--- EXTRACT TO READ Enclosed Below ---
For consistent performance results, especially in production-like environments, it is recommended to use the following JVM flags:

  • -server: Use the Java HotSpot Server VM.
  • -Xmx512M: Set the maximum heap size.
  • -XX:+AlwaysPreTouch: Pre-touch memory pages during JVM startup.
  • -XX:PerBytecodeRecompilationCutoff=10000: Increase the threshold for bytecode recompilation.
  • -XX:PerMethodRecompilationCutoff=10000: Increase the threshold for method recompilation.

Example with optimized flags:

java -server -Xmx512M -XX:+AlwaysPreTouch -XX:PerBytecodeRecompilationCutoff=10000 -XX:PerMethodRecompilationCutoff=10000 -jar target/phileas-benchmark-cmd-jar-with-dependencies.jar all mask_all 1 15000

Parameters

  • document: The document to use for the benchmark. Use all to run against all available documents or specify a specific document name (e.g., gettysberg_address).
  • redactor: The redactor configuration to use (e.g., mask_all, mask_credit_cards).
  • repetitions: Number of times to repeat the workload.
  • workload_millis: Duration of each workload in milliseconds.
  • output_format: (Optional) Set to json for JSON output. Defaults to CSV-like console output.
--- End of Enclosed EXTRACT TO READ ---
▶ _INSTRUCTIONS_
(A) Answer these questions about the benchmark instructions:
(i) What does the -Xmx512M flag set?
(ii) Which value of the document parameter runs the benchmark against all available documents?
(iii) What output does the benchmark give when output_format is left unset?
(B) Write the next part of the benchmark instructions, starting after the last line shown.
--- RAW DATA Enclosed Below ---
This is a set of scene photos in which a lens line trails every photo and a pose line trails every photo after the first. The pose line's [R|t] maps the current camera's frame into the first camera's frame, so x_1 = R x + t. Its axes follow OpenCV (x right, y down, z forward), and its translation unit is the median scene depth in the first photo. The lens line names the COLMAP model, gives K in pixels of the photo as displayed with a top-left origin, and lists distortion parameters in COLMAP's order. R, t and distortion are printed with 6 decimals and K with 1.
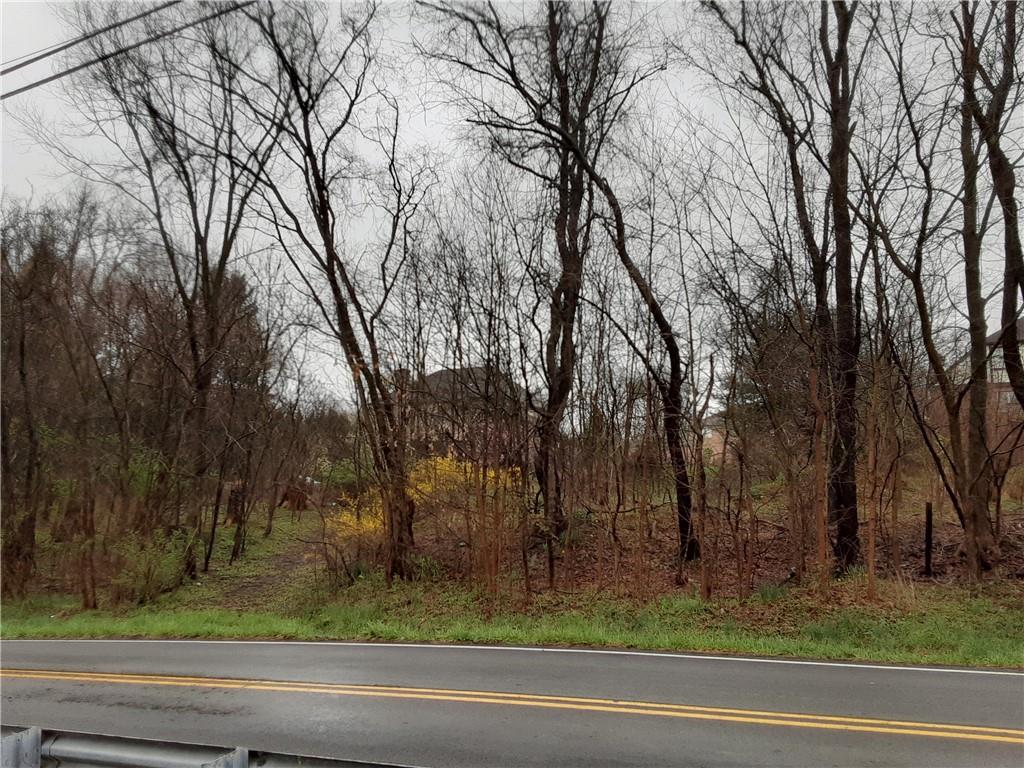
lens RADIAL K [[883.3, 0, 496.9], [0, 883.3, 388.1], [0, 0, 1]] dist [0.189858, -0.285669]
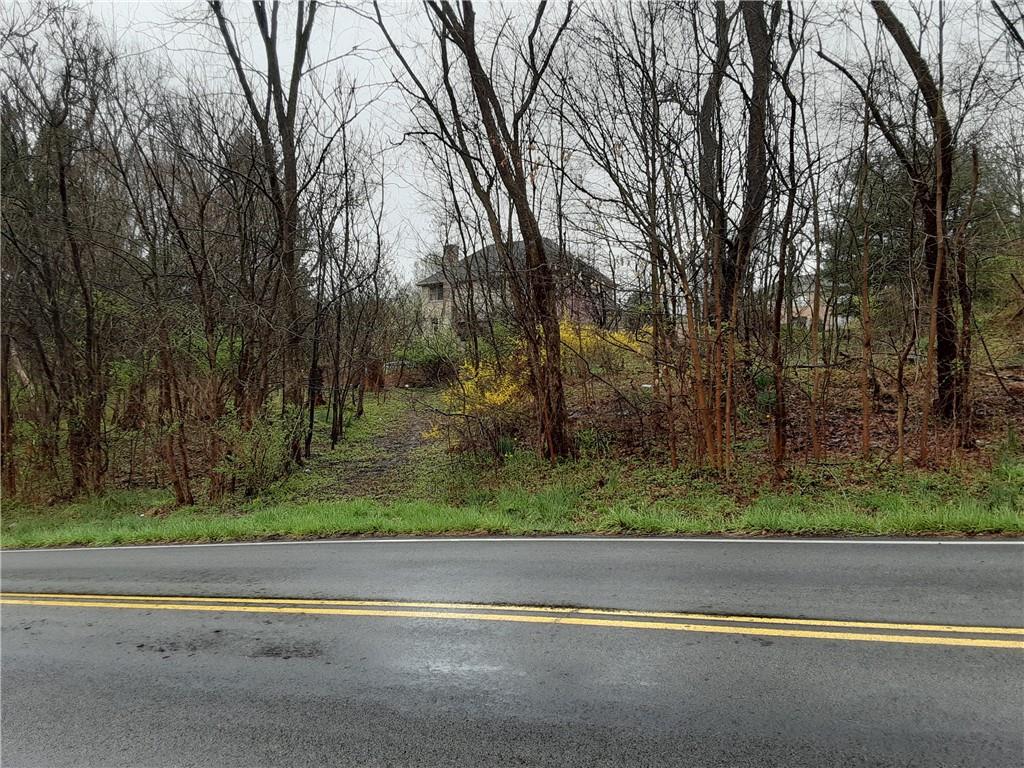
lens RADIAL K [[883.3, 0, 496.9], [0, 883.3, 388.1], [0, 0, 1]] dist [0.189858, -0.285669]
pose [[0.998879, -0.041147, -0.023382, -0.150310], [0.043681, 0.991707, 0.120870, 0.056249], [0.018215, -0.121756, 0.992393, 0.226117]]
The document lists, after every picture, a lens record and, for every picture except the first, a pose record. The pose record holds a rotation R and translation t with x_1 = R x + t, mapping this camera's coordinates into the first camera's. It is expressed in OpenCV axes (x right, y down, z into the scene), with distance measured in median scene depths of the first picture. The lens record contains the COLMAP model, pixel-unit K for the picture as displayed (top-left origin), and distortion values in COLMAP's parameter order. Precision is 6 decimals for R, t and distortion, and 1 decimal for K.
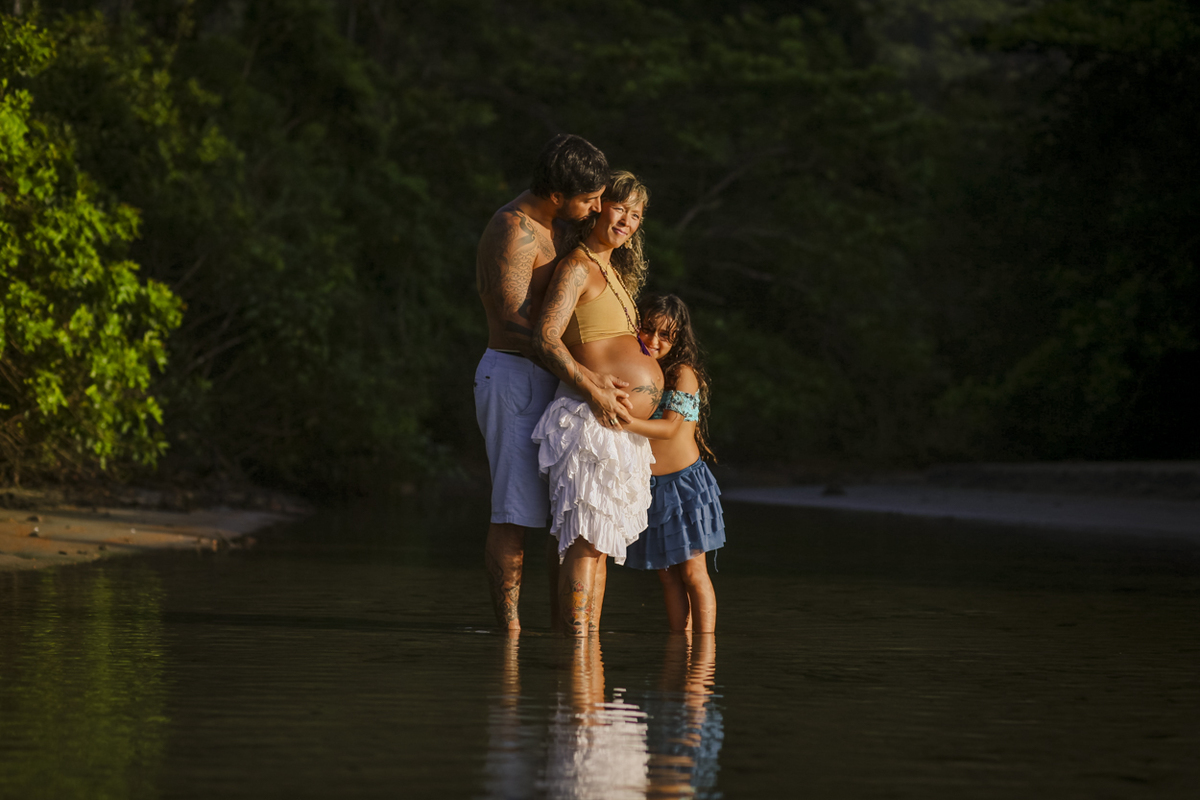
lens RADIAL K [[2984.8, 0, 600.0], [0, 2984.8, 400.0], [0, 0, 1]] dist [0.041141, 0.117545]
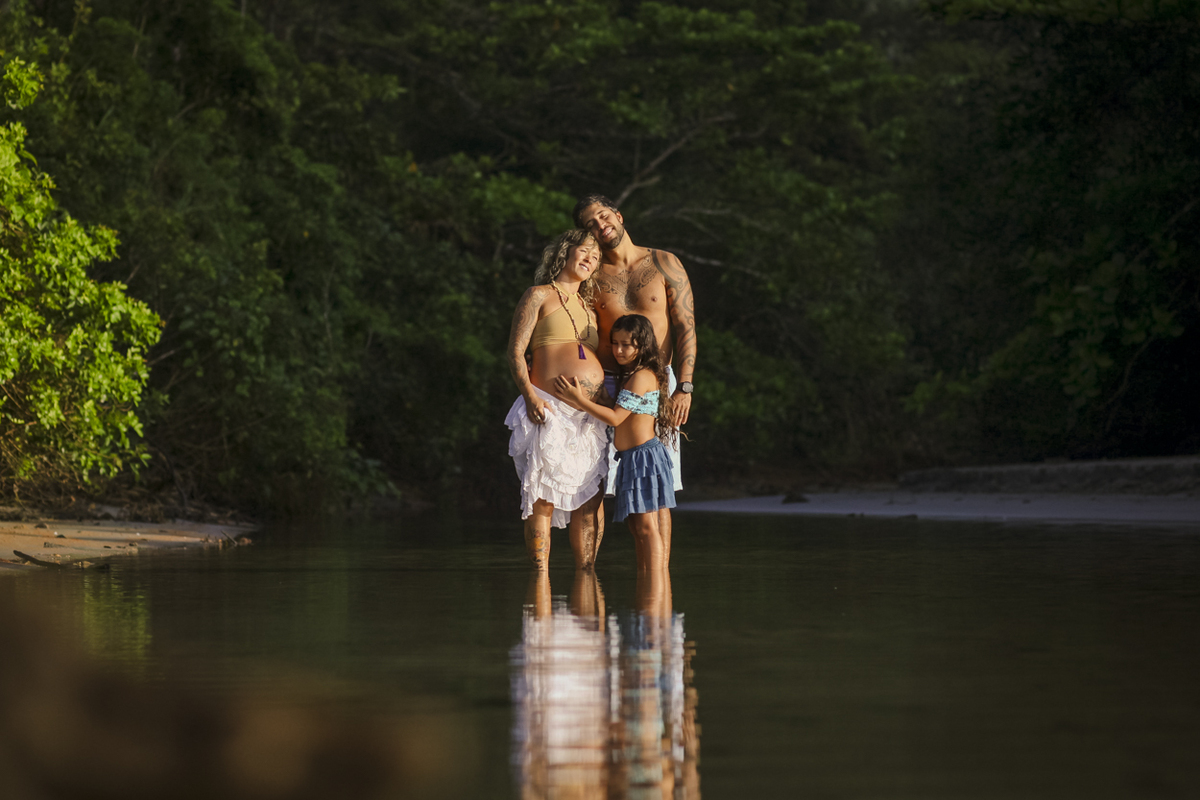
lens RADIAL K [[2488.0, 0, 600.0], [0, 2488.0, 400.0], [0, 0, 1]] dist [0.017626, 0.270777]
pose [[0.999680, -0.024978, 0.003920, 0.013215], [0.024976, 0.999688, 0.000643, -0.001633], [-0.003934, -0.000544, 0.999992, 0.194862]]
--- End of Enclosed RAW DATA ---
▶ _ANSWER LIST_
(A)
(i) The maximum heap size.
(ii) all
(iii) CSV-like console output.

(B)
Examples

Run workloads across all documents:

java -server -Xmx512M -jar target/phileas-benchmark-cmd-jar-with-dependencies.jar all mask_all 1 15000

Run workloads for a specific document with JSON output:

java -server -Xmx512M -jar target/phileas-benchmark-cmd-jar-with-dependencies.jar gettysberg_address mask_credit_cards 1 1000 json

Available Documents

  • hello_world (11 chars)
  • gettysberg_address (1474 chars)
  • i_have_a_dream (7727 chars)

Available Redactors

Single Identifiers

  • mask_bank_routing_numbers
  • mask_bitcoin_addresses
  • mask_credit_cards
  • mask_drivers_licenses
  • mask_email_addresses
  • mask_iban_codes
  • mask_ip_addresses
  • mask_passport_numbers
  • mask_phone_numbers
  • mask_ssns
  • mask_tracking_numbers
  • mask_vehicle_numbers

Multiple Identifiers

  • mask_all: All identifiers listed above.
  • mask_fastest: Bank routing numbers, bitcoin addresses, credit cards, email addresses, IBAN codes, phone numbers, SSNs.
  • mask_none: No redaction.